I actually love this question. If you are on social media, you have probably noticed a lot of people throwing around privacy terminology, including HIPPA and HIPAA, also referred to as Hipaa.
The correct acronym is HIPAA. It stands for the Health Insurance Portability and Accountability Act. It is commonly misspelled as HIPPA. I always remember it by telling myself it is not a hippo. So, what is HIPAA anyway?
HIPAA was signed into law in 1996 to provide security and data privacy for patient’s medical information. It typically applies to healthcare providers and organizations who transmit health data electronically. If you are a HIPAA covered entity, there are 5 main rules that compliance focuses on:
1. Privacy – the protection of medical records. This is why when you go see your doctor, you are given a notice of privacy practices and asked who they may share health care information with. Under this section, the individual also has the right to inspect or obtain copies of their records and request corrections.
2. Security – the standards, methods and procedures related to how your information will be stored, accessed and transmitted. This is why information is often encrypted, password protected and stored in secure software portals.
3. Transaction – this area deals with codes that must be used correctly related to medical diagnosis and accuracy of medical records.
4. Identifiers – National health plan identifiers are used to identify health plans and payers (such as Medicare and Medicaid). These identify the employer in HIPAA transactions.
5. Enforcement – this area outlines the penalties for any violations.

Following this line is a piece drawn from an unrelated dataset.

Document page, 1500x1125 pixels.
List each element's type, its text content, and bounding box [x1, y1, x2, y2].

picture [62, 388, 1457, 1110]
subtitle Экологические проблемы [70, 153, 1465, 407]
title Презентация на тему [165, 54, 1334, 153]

These were increased in 2015.
These measures were intended to reduce healthcare fraud and abuse, enhance standards for health information, increase portability of medical information and protect the security and privacy of such information.
HIPAA protects an individual’s privacy by prohibiting certain uses and disclosures of a person’s health information, including medical records. HIPAA does not necessarily apply to every person and every entity; the term is often used in a much wider sense than intended. It only applies to covered entities and their business associates. This typically includes hospitals, doctors, clinics, psychologists, dentists, chiropractors, nursing homes, pharmacies and other healthcare providers, insurance companies and related entities.